[Stored items from a collection]
════════════════
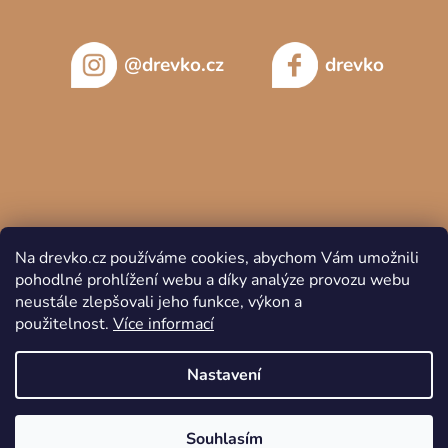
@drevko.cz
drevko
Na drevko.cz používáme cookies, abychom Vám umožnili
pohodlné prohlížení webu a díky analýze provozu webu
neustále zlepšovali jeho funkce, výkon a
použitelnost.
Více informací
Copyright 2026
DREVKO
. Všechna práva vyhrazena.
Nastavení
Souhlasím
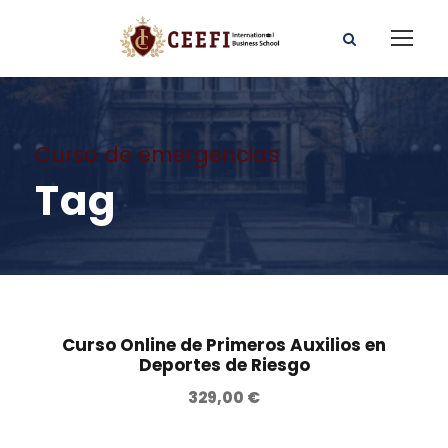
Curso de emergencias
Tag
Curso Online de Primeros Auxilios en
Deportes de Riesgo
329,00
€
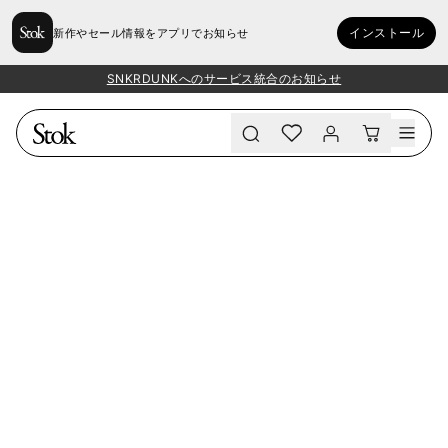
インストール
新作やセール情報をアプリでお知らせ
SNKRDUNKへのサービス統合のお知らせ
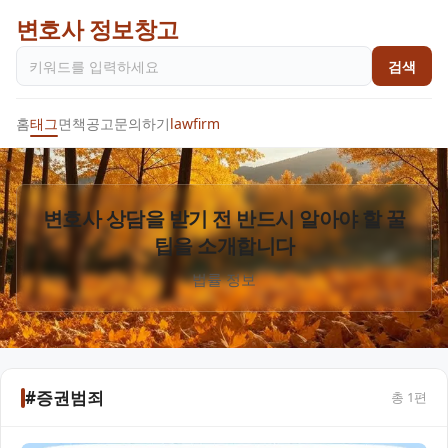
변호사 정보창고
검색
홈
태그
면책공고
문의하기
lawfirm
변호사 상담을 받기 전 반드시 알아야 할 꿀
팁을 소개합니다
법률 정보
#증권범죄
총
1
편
════════════════
Only the text of the entries above, transcribed exactly, should be given; leave out pictures.

Exercise answer:
@drevko.cz
drevko
Na drevko.cz používáme cookies, abychom Vám umožnili
pohodlné prohlížení webu a díky analýze provozu webu
neustále zlepšovali jeho funkce, výkon a
použitelnost.
Více informací
Copyright 2026
DREVKO
. Všechna práva vyhrazena.
Nastavení
Souhlasím
Curso de emergencias
Tag
Curso Online de Primeros Auxilios en
Deportes de Riesgo
329,00
€
インストール
新作やセール情報をアプリでお知らせ
SNKRDUNKへのサービス統合のお知らせ
변호사 정보창고
검색
홈
태그
면책공고
문의하기
lawfirm
변호사 상담을 받기 전 반드시 알아야 할 꿀
팁을 소개합니다
법률 정보
#증권범죄
총
1
편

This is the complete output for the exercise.